Die rechtlichen Eingriffsmöglichkeiten zu See sind begrenzt. Außerhalb der Hoheitsgewässer gilt grundsätzlich die Freiheit der Schifffahrt, bis auf wenige ausdrückliche Ausnahmen im Bereich der
Ausschließlichen Wirtschaftszone unterliegen Schiffe der Zuständigkeit ihres Flaggenstaates. In den deutschen Hoheitsgewässern gilt deutsche Hoheitsgewalt, allerdings unter Vorbehalt des Rechts auf friedliche Durchfahrt. Kontroll- und Durchsetzungsmaßnahmen bedürfen daher eines konkreten Anlasses, etwa Verstöße gegen Flaggenvorschriften oder gegen Umwelt- und Sicherheitsstandards. Darauf stützen sich auch die bisherigen europäischen Maßnahmen gegen einzelne Schiffe.

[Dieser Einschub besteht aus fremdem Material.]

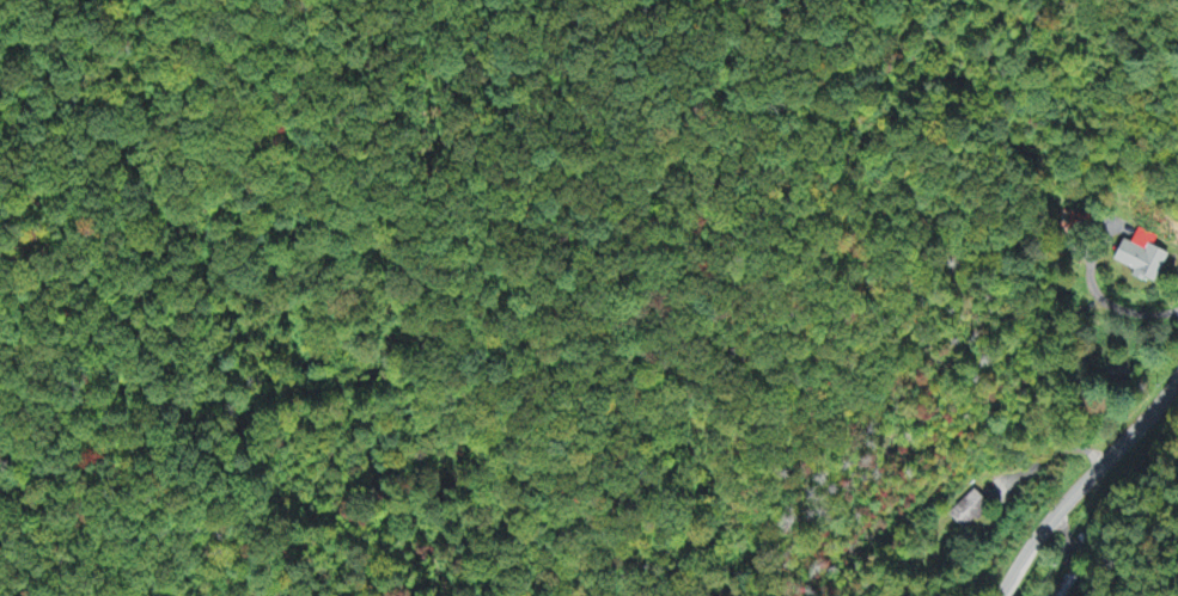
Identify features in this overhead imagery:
building: (1139, 258)
road: (1084, 484)
building: (967, 510)

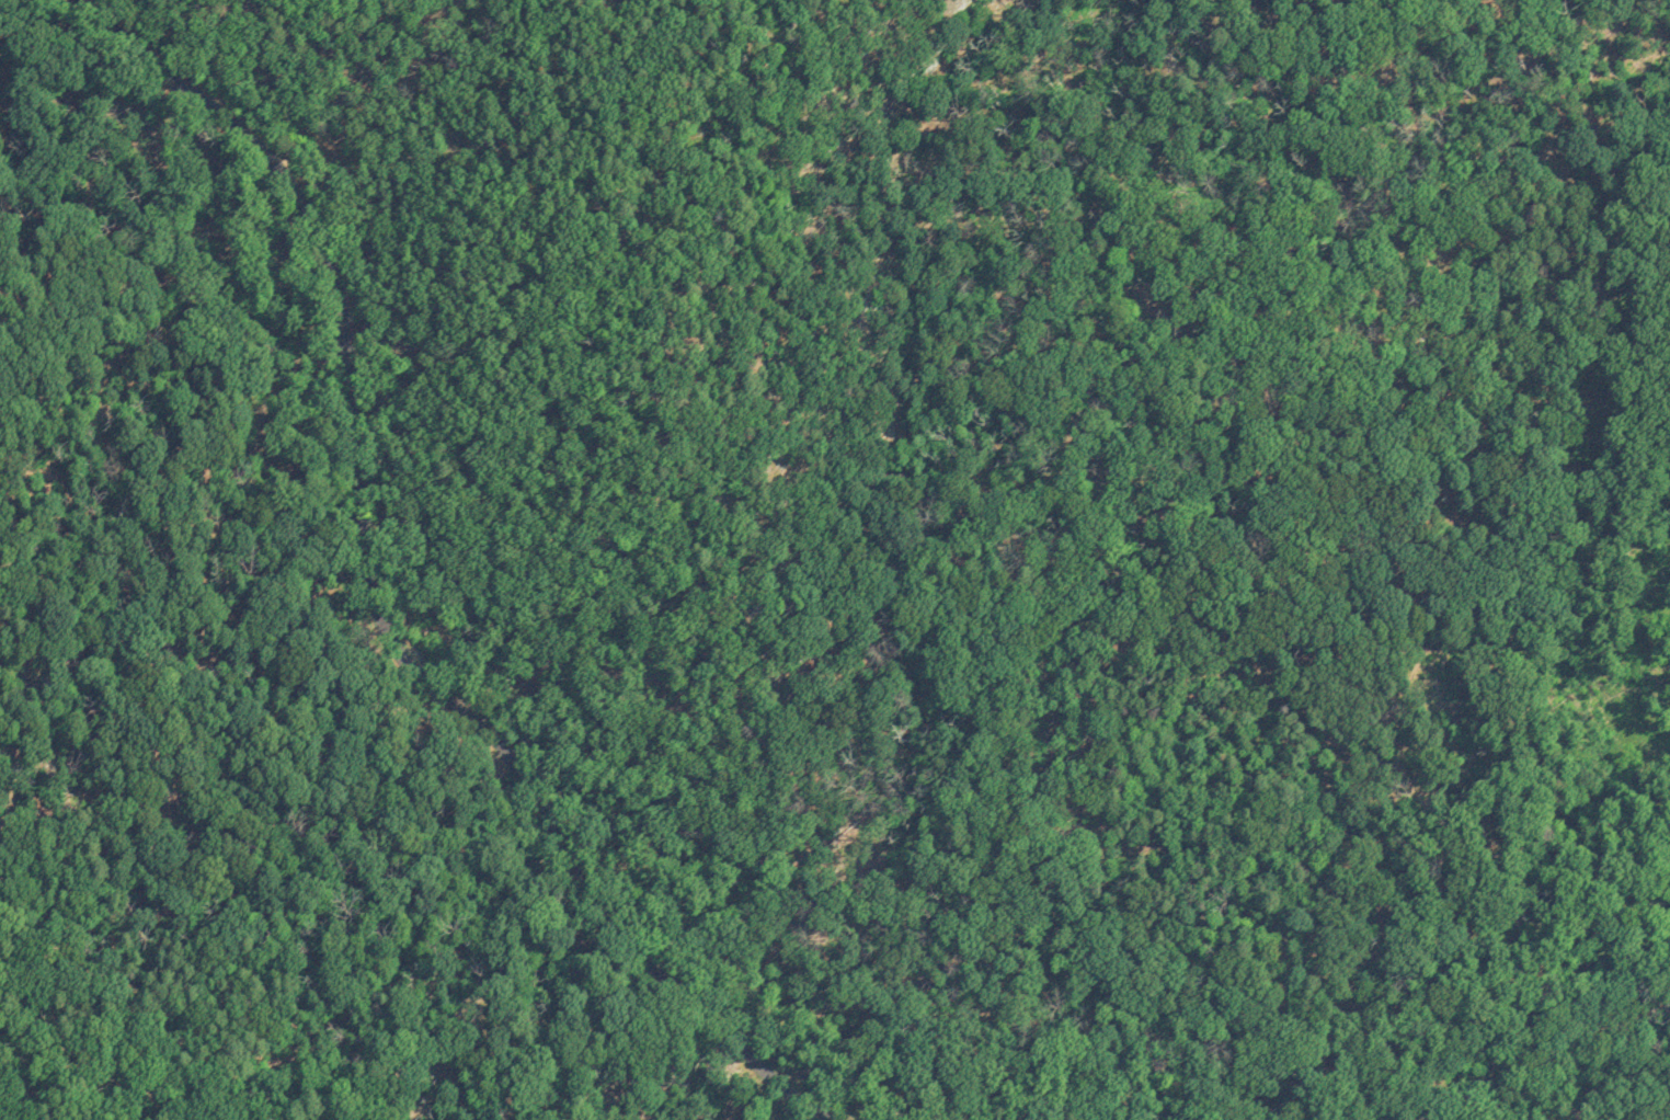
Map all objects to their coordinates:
road: (1104, 90)
road: (1034, 179)
road: (1527, 209)
road: (394, 606)
road: (106, 1034)
road: (1532, 1065)

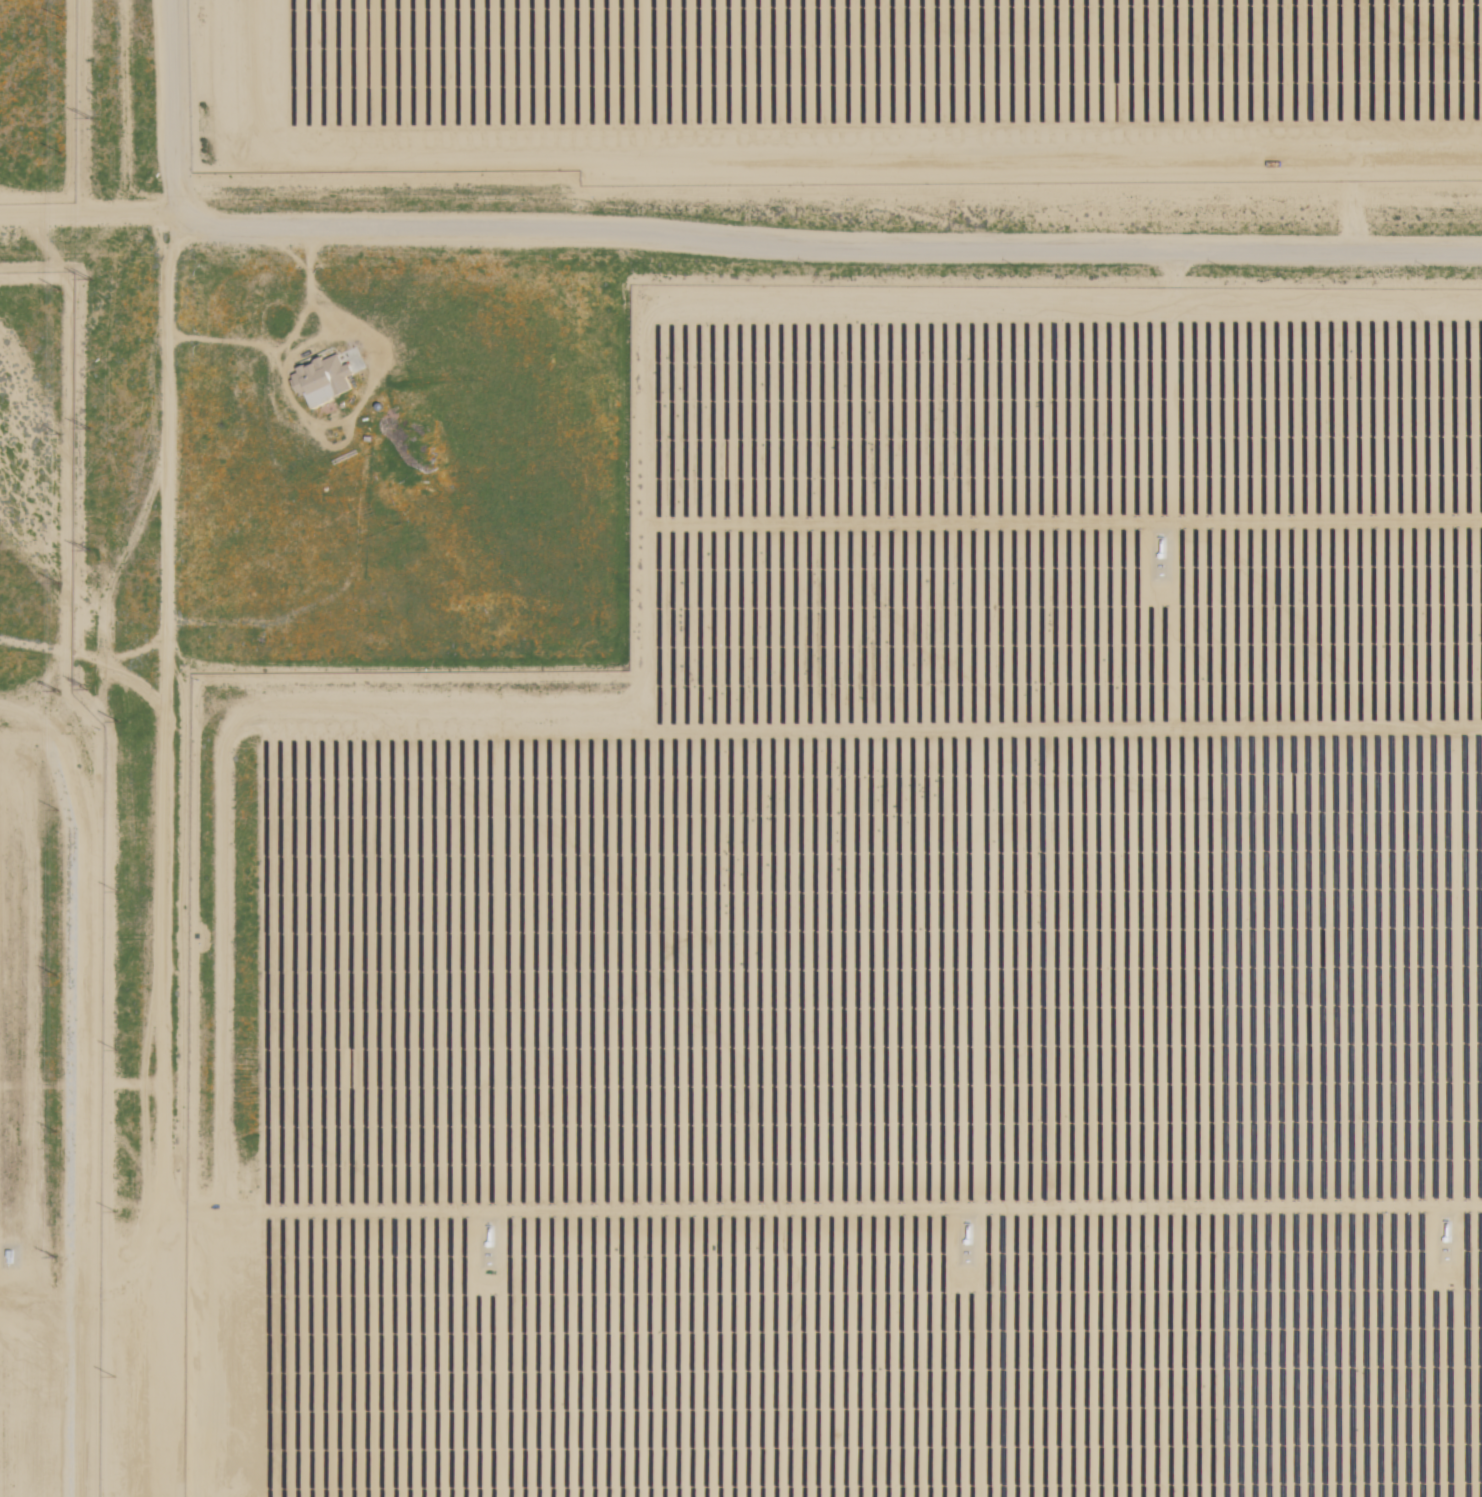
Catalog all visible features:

Systematische Gegenmaßnahmen
Die Schattenflotte als Lebensader des russischen Staatshaushaltes lässt sich mit zivilen, polizeilichen und diplomatischen Mitteln dennoch empfindlich treffen. Das Vorgehen Schwedens, Großbritanniens und Norwegens zeigt, dass ein konsequenterer, behördenübergreifender Ansatz aus systematischen Kontrollen, engem Informationsaustausch und anlassbezogenen Eingriffen möglich ist, ohne die Grenzen des internationalen Seerechts zu verletzen. Deutschland verfügt über eine Reihe an Stellschrauben, um das Operieren der Schattenflotte für Moskau kostspieliger, risikoreicher und aufwändiger zu machen – und die Ostsee sicherer:
- Beflaggung und Versicherung
Druck auf Flaggenstaaten und Versicherer erhöhen, Eigentums- und Versicherungsstrukturen systematisch prüfen und diplomatisch gegen Staaten vorgehen, die den Unterhalt dieses Netzwerkes ermöglichen
- Transit und Schiffsverkehr
Kontrollen systematisch und konsequent ausweiten, im Rahmen einer zweckorientierten, weiten und belastbaren Auslegung von Seerecht und Umweltschutzregeln
- Warenumschlag und Verkauf
Engagierter Dialog mit Drittstaaten, Umschlagplätzen, Raffinerien und Händlern, damit diese sich dem EU-Sanktionsregime gegen die Schattenflotte anschließen; Re-Export des Öls und seiner raffinierten Produkte in die EU erschweren
- Besatzungen
Identifizierung und strafrechtliche Verfolgung von Schlüsselpersonen intensivieren bei konkreten Anhaltspunkten für Spionage, Sabotage oder andere Straftaten
Abgestimmtes europäisches Vorgehen
Notwendig ist ein einheitliches und abgestimmtes europäisches Vorgehen gegen Russlands Schattenflotte als zusammenhängendes Netzwerk, statt lediglich gegen einzelne Schiffe. Erst die Kombination aus Sanktionen, Kontrollen und Maßnahmen gegen Flaggenstaaten, Reedereien und Umschlagplätze kann nachhaltig Wirkung entfalten.
Solange Deutschland die Schattenflotte primär als ein rechtliches, wirtschaftliches und umweltpolitisches Problem bearbeitet, bietet sich die EU weiterhin als zentraler Koordinator eines solchen gemeinsamen Ansatzes an. Ziel sollte sein, die Kosten und Risiken für Russland deutlich zu erhöhen und damit diesen Teil der hybriden Aktivitäten Moskaus einzudämmen, ohne selbst auf militärische Mittel zurückzugreifen.